Du chaos blafard surgit une grimace, celle du dragon de l’autre bateau. Mogien s’était jeté à l’eau ; luttant contre le courant aux côtés de son ami, il lui mit une corde dans les mains et l’attacha autour de la poitrine de Kyo. Rocannon vit très nettement le visage de Mogien, ses sourcils arqués, ses cheveux blonds assombris par l’eau. Ils furent hissés à bord, Mogien en dernier.

Yahan et l’un des pêcheurs de Tolen avaient été immédiatement recueillis. Le second marinier et les deux coursiers étaient noyés, l’embarcation s’étant retournée sur eux. Ils se trouvaient assez loin du rivage de la baie maintenant que les courants causés par l’inondation et les vents soufflant de la gorge s’étaient affaiblis. Chargé d’hommes trempés, silencieux, le bateau continuait à danser sur l’eau rougeâtre, dans les volutes du brouillard.

« Rokanan, comment se fait-il que tu ne sois pas mouillé ? »

Encore tout hébété, Rocannon regarda sans comprendre ses vêtements détrempés. Kyo, souriant, tremblant de froid, répondit à sa place : « L’Errant porte une seconde peau. » Rocannon comprit, et il montra à Mogien la « peau » de sa combinaison isolante, qu’il avait revêtue pour se protéger du froid humide de la nuit ; il n’avait que la tête et les mains nues. Ainsi il l’avait sauvée, cette combinaison, et avec elle l’Œil de la mer, toujours caché sur sa poitrine ; mais il avait perdu, à part cela, tout ce qui le rattachait à sa propre civilisation : poste de radio, cartes, pistolet.

« Yahan, tu vas retourner à Hallan. » Serviteur et maître se faisaient face sur le rivage du continent méridional, dans le brouillard ; le ressac sifflait à leurs pieds. Yahan ne répondit pas.

Ils étaient maintenant six pour trois montures. Kyo pouvait en partager une avec un médiant et Rocannon avec un autre, mais Mogien était trop lourd pour prendre quelqu’un en croupe sur de longues distances ; pour ménager les destriers, il fallait donc qu’un troisième médiant repartît en bateau pour Tolen.
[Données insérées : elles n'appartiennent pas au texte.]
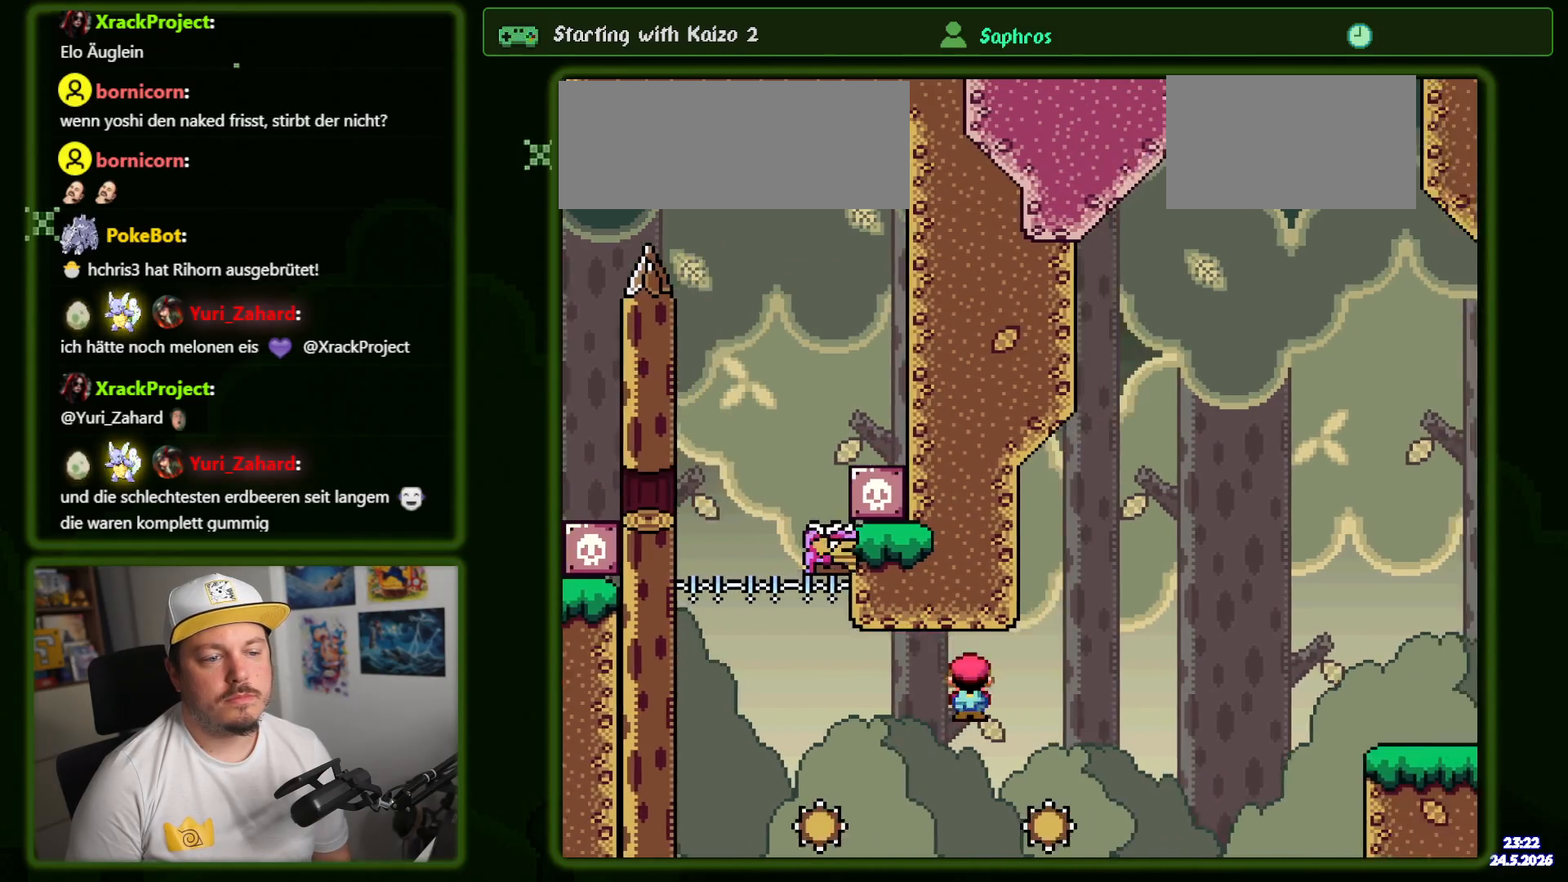
{"dt_ms": 500, "buttons": ["X", "DPAD_RIGHT"], "events": [[434, "A", "up"]]}
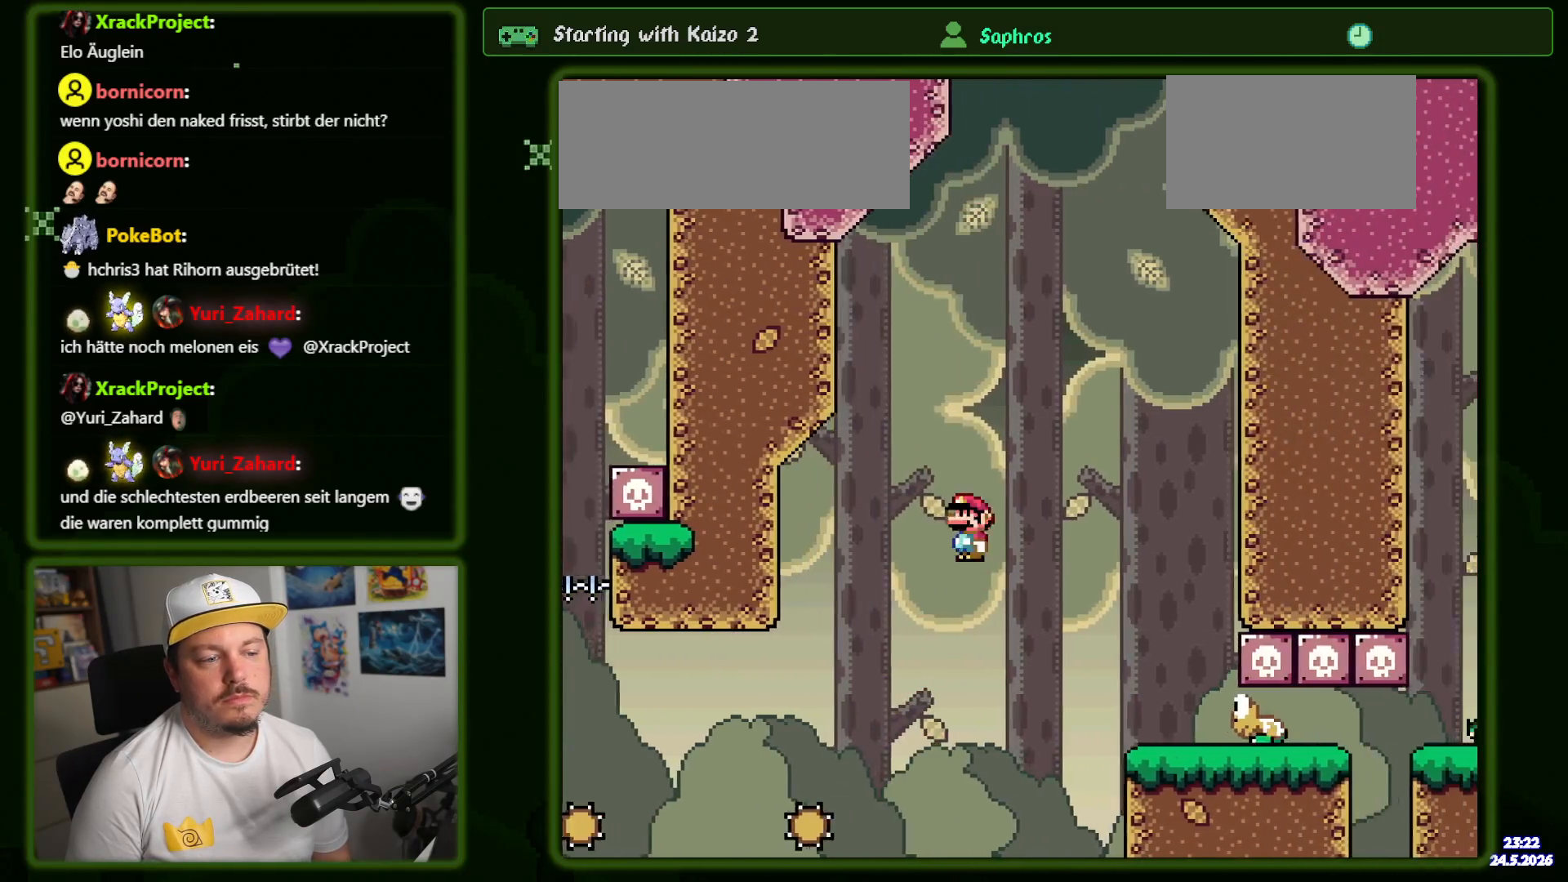
{"dt_ms": 500, "buttons": ["B", "Y", "DPAD_LEFT"], "events": [[217, "DPAD_RIGHT", "up"], [217, "X", "up"], [234, "Y", "down"], [284, "DPAD_LEFT", "down"], [434, "B", "down"]]}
Mogien avait décidé que ce devait être Yahan parce qu’il était le plus jeune.

« Je ne te congédie pas pour avoir été coupable d’un méfait ou d’une négligence, Yahan. Va… les mariniers attendent. »

Le serviteur ne bougeait pas. Derrière lui les mariniers dispersaient à coups de pied le feu de bois près duquel ils avaient mangé. De pâles et fugaces étincelles jaillissaient dans le brouillard.

« Seigneur Mogien, murmura Yahan, renvoyez plutôt Iot. »

Mogien prit un air sombre et porta la main à une de ses épées.

« Va, Yahan !

— Je ne veux pas partir, Seigneur ! »

Le glaive jaillit en sifflant de son fourreau ; avec un cri de désespoir, Yahan fit un bon en arrière, tourna les talons et disparut dans le brouillard.

« Attendez-le un moment, dit Mogien aux mariniers, le visage impassible. Puis voguez. Nous devons nous mettre en route. Petit Sire, voulez-vous monter mon destrier pendant qu’il va au pas ? »

Kyo était tout recroquevillé, tout transi ; il n’avait ni mangé ni soufflé mot depuis qu’ils avaient débarqué sur la côte de Fiern. Mogien l’installa sur la selle du coursier gris et, marchant à sa tête, conduisit la petite troupe, le dos à la mer, sur la pente de la grève. Tout en le suivant, Rocannon regardait tour à tour le point où avait disparu Yahan et le maître qui l’avait congédié. Étrange créature que ce Mogien, son ami, capable de tuer froidement un homme sous le coup de la colère et, une minute plus tard, de parler avec cette simplicité et cette bonté. Arrogant, loyal, cruel et bon, Mogien, par ses contradictions mêmes, était un grand seigneur.

Les pêcheurs avaient affirmé qu’il y avait un village à l’est de la baie ; ils allèrent donc dans cette direction dans le brouillard livide qui faisait autour d’eux comme un dôme de néant vaporeux. Ils auraient pu dominer la nappe de brouillard si les destriers avaient accepté de voler, mais ils s’y refusaient, épuisés et rétifs après avoir été attachés pendant deux jours d’une traversée houleuse. Mogien, Iot et Raho les menaient par la bride et, derrière eux, Rocannon, qui avait beaucoup d’affection pour Yahan, se retournait à la dérobée dans l’espoir de le voir reparaître. Il avait gardé sa combinaison pour avoir plus chaud, mais sans sa cagoule, qui l’isolait entièrement du monde extérieur. Et malgré cela il se sentait inquiet dans cette brume qui leur bouchait la vue, sur ce rivage inconnu, et tout en marchant il cherchait des yeux, sur le sable, un bâton qui pût lui servir de gourdin.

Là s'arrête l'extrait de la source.